=== Work order A ===
According to the Ballibay film announcement, how long is the film Person Woman Man Camera TV?
=== Work order B ===
Quote the Ballibay film announcement between "Strange, funny, and" and "Covid and Trump.", inclusive.
=== Work order C ===
Write what comes next in the Ballibay film announcement, picking up after its last sentence.

=== Given text ===
........
What happens at Ballibay during the off-season? Well, for one thing, we make movies!

We’re delighted to announce that the new feature film Person Woman Man Camera TV is available to watch now through April 17 at the CINEQUEST Film and Creativity Festival online.

Strange, funny, and a little sad, it’s a quick romp at just 77 minutes - we hope you can watch it. Although produced by a summer camp,  it is personal artistic work and is not necessarily a film for kids - it has adult themes and strong language. Please watch the trailer before deciding to view as a family.

This is the second feature executive produced by the camp, shot and directed by Ballibay’s head of media: award-winning filmmaker Niav Conty. Ballibay director John Jannone produced the film and composed the score.

Person Woman Man Camera TV is a tragicomedy about romance, race, and remembering shot at camp in quarantine in the Fall of 2020. The wonderful Jay Ward and amazing Estelle Bajou enact the first and last days of a couple’s 7-year relationship: meeting during Ebola and Obama, breaking up during Covid and Trump.

Camp dad Mish Hassidim did the color grade, and camp mom Emily Zeitlyn is featured in the soundtrack on several songs with her band Arc Divers. The great bands Operators, Handsome Furs, and Divine Fits are also featured in the soundtrack alongside John’s original score.
........
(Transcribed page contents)
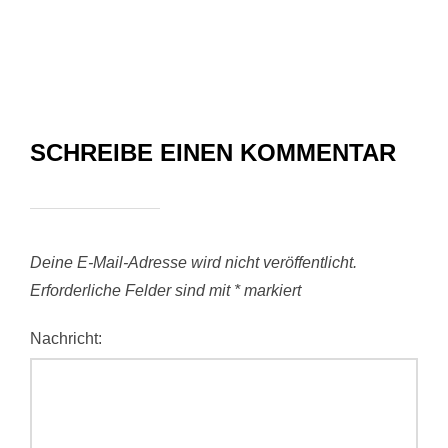
SCHREIBE EINEN KOMMENTAR
Deine E-Mail-Adresse wird nicht veröffentlicht.
Erforderliche Felder sind mit
*
markiert
Nachricht: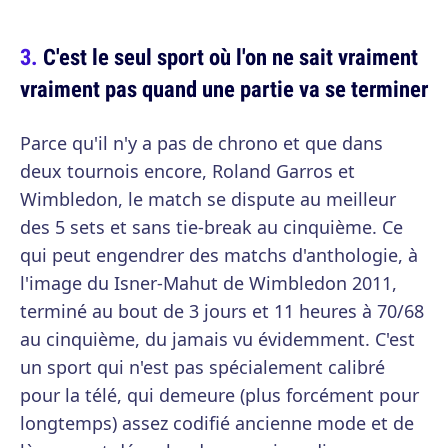
C'est le seul sport où l'on ne sait vraiment
vraiment pas quand une partie va se terminer
Parce qu'il n'y a pas de chrono et que dans
deux tournois encore, Roland Garros et
Wimbledon, le match se dispute au meilleur
des 5 sets et sans tie-break au cinquième. Ce
qui peut engendrer des matchs d'anthologie, à
l'image du Isner-Mahut de Wimbledon 2011,
terminé au bout de 3 jours et 11 heures à 70/68
au cinquième, du jamais vu évidemment. C'est
un sport qui n'est pas spécialement calibré
pour la télé, qui demeure (plus forcément pour
longtemps) assez codifié ancienne mode et de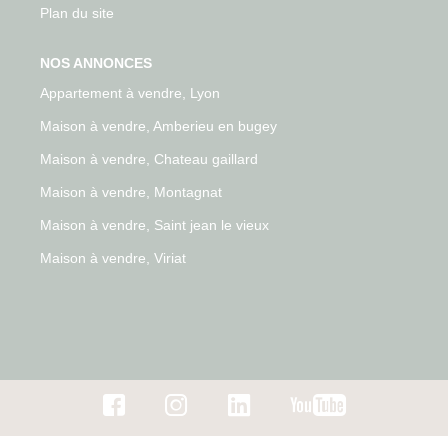
Plan du site
NOS ANNONCES
Appartement à vendre, Lyon
Maison à vendre, Amberieu en bugey
Maison à vendre, Chateau gaillard
Maison à vendre, Montagnat
Maison à vendre, Saint jean le vieux
Maison à vendre, Viriat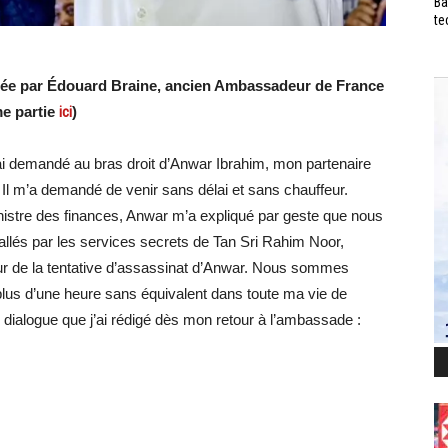
Ba
te
igée par Édouard Braine, ancien Ambassadeur de France
e partie
ici
)
ai demandé au bras droit d’Anwar Ibrahim, mon partenaire
te. Il m’a demandé de venir sans délai et sans chauffeur.
inistre des finances, Anwar m’a expliqué par geste que nous
allés par les services secrets de Tan Sri Rahim Noor,
œur de la tentative d’assassinat d’Anwar. Nous sommes
 plus d’une heure sans équivalent dans toute ma vie de
 dialogue que j’ai rédigé dès mon retour à l’ambassade :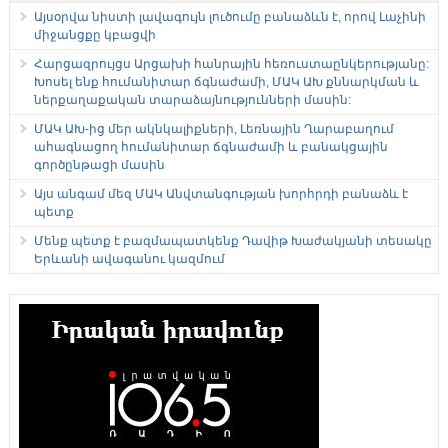
Այսօրվա նիստի լավագույն լուծումը բանաձևն է, որով Լաչինի
միջանցքը կբացվի
Հարցազրույցս Արցախի հանրային հեռուստաընկերությանը:
Խոսել ենք հումանիտար ճգնաժամի, ՄԱԿ ԱԽ քննարկման և
ներքաղաքական տարաձայնությունների մասին:
ՄԱԿ ԱԽ-ից մեր ակնկալիքների, Լեռնային Ղարաբաղում
ահագնացող հումանիտար ճգնաժամի և բանակցային
գործընթացի մասին
Այս անգամ մեզ ՄԱԿ Անվտանգության խորհրդի բանաձև է
պետք
Մենք պետք է բազմապատկենք Դավիթ Խաժակյանի տեսակը
Երևանի ավագանու կազմում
........
=== Exercise output A ===
77 minutes.

=== Exercise output B ===
Strange, funny, and a little sad, it’s a quick romp at just 77 minutes - we hope you can watch it. Although produced by a summer camp,  it is personal artistic work and is not necessarily a film for kids - it has adult themes and strong language. Please watch the trailer before deciding to view as a family.

This is the second feature executive produced by the camp, shot and directed by Ballibay’s head of media: award-winning filmmaker Niav Conty. Ballibay director John Jannone produced the film and composed the score.

Person Woman Man Camera TV is a tragicomedy about romance, race, and remembering shot at camp in quarantine in the Fall of 2020. The wonderful Jay Ward and amazing Estelle Bajou enact the first and last days of a couple’s 7-year relationship: meeting during Ebola and Obama, breaking up during Covid and Trump.

=== Exercise output C ===
Our previous film, Small Time, is available on Amazon PrimeApple TV, and Google Play. Winner of numerous awards internationally, including five awards for Best Feature, Small Time is a dark tale of rural poverty and addiction as seen through the eyes of a young girl  played by Audrey Grace Marshall (The Flight Attendant, The Fairly OddParents).

Small Time is also not necessarily a film for kids - it deals with harsh realities of growing up in the shadow of the opioid crisis. Please watch the trailer before deciding to view as a family.

Small Time was written, shot, and directed by Ballibay’s head of media Niav Conty, produced and with an an original score by camp director John Jannone. Executive producers were Camp Ballibay and Academy Award nominee Oren Moverman. David Edelstein, long time film critic for New York magazine and CBS Sunday Morning, says of Small Time, "every frame carries wonder and dread… [a film] worthy of our finest humanist directors."